• WRITTEN INSTRUCTION: Extract every line of the records below that contains the string "elevation", treating uppercase and lowercase letters as distinct.

• SUPPLIED RECORDS:

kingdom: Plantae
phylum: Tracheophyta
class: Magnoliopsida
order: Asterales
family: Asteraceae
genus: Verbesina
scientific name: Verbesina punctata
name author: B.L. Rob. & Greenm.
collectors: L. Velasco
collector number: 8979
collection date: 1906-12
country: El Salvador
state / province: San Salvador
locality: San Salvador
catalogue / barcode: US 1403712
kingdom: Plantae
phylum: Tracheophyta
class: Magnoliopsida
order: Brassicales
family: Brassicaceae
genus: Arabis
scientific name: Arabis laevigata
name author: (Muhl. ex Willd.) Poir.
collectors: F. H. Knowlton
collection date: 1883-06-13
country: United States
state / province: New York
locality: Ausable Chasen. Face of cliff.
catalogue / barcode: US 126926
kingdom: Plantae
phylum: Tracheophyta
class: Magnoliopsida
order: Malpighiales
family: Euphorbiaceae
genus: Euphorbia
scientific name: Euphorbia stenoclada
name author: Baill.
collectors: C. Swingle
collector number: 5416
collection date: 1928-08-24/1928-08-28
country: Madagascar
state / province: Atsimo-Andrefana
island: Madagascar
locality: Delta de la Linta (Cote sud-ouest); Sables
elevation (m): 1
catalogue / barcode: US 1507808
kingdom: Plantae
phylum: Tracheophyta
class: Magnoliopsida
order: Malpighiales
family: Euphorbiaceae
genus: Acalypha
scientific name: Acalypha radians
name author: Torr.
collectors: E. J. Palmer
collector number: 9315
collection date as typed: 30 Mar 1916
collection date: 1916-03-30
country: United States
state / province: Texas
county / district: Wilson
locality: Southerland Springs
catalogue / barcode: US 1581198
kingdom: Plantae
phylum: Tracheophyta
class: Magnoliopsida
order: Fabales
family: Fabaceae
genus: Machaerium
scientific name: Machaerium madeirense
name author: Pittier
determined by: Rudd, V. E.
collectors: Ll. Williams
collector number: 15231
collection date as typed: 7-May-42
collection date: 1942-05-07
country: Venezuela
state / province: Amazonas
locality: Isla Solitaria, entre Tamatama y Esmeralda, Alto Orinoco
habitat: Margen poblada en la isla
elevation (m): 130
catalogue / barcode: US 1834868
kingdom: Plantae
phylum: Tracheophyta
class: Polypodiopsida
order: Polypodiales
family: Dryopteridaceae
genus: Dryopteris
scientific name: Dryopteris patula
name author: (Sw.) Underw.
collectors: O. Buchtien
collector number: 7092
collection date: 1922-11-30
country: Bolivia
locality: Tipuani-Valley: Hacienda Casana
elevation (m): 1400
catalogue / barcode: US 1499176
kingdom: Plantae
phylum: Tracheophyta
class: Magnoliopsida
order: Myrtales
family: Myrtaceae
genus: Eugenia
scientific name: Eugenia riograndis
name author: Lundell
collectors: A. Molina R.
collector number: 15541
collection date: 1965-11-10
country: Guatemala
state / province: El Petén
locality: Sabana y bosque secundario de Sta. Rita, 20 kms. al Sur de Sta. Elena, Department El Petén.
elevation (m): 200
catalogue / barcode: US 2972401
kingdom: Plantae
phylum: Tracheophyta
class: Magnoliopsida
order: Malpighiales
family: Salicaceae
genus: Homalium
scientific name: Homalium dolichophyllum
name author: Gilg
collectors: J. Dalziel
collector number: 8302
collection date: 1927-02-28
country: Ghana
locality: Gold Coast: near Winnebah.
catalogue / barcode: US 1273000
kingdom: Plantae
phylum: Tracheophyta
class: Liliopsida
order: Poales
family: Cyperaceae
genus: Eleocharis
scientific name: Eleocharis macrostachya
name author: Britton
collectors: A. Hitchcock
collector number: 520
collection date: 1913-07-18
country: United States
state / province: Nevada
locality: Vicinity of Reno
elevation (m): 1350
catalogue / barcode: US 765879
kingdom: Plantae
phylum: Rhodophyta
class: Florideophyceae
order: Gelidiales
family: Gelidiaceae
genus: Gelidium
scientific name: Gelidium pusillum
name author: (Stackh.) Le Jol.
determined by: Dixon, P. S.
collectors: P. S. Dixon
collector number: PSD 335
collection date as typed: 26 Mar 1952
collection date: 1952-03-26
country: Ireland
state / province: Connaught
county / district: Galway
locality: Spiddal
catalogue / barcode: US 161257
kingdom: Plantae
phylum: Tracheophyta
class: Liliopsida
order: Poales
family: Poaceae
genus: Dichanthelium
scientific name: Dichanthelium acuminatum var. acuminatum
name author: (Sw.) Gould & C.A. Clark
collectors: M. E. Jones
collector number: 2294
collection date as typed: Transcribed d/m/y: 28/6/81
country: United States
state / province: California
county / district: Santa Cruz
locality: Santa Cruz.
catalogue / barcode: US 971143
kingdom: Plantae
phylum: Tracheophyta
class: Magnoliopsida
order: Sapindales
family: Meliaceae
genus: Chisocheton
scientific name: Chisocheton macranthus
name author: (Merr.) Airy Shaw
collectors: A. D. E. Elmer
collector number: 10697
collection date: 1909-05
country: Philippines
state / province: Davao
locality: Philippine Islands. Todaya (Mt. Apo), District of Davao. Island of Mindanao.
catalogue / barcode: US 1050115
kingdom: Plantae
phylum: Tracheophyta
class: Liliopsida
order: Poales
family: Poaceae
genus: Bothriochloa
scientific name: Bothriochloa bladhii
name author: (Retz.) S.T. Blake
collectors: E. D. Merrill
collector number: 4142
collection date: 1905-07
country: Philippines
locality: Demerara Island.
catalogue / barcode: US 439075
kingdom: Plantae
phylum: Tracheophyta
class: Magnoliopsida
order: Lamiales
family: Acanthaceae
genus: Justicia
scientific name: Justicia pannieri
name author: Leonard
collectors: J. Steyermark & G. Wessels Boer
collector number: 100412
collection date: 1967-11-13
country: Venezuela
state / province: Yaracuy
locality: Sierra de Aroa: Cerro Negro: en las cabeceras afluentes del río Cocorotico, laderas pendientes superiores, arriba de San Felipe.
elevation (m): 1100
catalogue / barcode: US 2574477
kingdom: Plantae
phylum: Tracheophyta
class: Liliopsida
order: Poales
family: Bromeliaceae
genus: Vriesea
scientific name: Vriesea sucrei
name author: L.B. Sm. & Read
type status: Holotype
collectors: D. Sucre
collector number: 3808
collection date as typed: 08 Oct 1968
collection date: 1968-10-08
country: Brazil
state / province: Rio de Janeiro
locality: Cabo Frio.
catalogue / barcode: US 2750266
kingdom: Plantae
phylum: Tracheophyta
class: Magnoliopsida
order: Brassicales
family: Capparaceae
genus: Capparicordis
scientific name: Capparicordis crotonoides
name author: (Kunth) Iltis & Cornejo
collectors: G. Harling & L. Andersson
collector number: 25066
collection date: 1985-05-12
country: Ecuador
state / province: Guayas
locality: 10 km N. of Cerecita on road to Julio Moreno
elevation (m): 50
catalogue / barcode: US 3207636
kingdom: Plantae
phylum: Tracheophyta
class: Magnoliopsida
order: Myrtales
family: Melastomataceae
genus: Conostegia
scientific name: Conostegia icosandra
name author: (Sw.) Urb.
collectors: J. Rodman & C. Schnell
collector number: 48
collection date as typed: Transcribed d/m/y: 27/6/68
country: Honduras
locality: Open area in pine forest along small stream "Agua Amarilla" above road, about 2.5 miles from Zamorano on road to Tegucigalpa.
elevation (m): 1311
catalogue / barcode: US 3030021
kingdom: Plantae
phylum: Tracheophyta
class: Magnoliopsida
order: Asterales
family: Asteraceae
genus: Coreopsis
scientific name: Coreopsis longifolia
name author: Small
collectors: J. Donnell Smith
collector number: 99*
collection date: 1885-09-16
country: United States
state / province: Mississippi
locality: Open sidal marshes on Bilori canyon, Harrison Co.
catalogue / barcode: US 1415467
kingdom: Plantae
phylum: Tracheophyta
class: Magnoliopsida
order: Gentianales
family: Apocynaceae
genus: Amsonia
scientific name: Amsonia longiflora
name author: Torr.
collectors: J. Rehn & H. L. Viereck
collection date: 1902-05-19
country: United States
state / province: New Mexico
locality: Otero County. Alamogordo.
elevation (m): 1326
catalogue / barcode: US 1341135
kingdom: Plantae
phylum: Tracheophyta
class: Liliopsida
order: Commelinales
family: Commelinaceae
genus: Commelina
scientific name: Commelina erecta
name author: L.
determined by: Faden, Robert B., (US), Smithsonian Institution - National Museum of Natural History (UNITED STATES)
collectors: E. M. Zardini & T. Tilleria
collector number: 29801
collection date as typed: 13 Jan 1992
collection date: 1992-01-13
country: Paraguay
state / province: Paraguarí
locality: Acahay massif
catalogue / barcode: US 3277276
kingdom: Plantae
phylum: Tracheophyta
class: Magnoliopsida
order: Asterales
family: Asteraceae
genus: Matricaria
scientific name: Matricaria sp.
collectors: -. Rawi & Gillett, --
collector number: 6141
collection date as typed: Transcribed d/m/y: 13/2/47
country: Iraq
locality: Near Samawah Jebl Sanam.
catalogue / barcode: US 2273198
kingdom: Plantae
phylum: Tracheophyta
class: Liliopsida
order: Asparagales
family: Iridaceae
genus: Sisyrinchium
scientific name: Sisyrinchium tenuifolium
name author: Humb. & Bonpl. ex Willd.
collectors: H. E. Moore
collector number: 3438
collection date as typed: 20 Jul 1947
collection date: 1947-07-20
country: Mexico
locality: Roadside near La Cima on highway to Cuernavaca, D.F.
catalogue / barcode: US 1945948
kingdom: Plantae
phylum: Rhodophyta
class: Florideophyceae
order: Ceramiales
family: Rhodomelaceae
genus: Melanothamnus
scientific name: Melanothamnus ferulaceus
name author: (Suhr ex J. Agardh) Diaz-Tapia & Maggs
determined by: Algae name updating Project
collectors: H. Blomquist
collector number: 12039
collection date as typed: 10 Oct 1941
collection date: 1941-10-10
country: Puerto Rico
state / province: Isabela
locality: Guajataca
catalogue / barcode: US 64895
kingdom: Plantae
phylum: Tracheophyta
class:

• CORRECT OUTPUT:
elevation (m): 1
elevation (m): 130
elevation (m): 1400
elevation (m): 200
elevation (m): 1350
elevation (m): 1100
elevation (m): 50
elevation (m): 1311
elevation (m): 1326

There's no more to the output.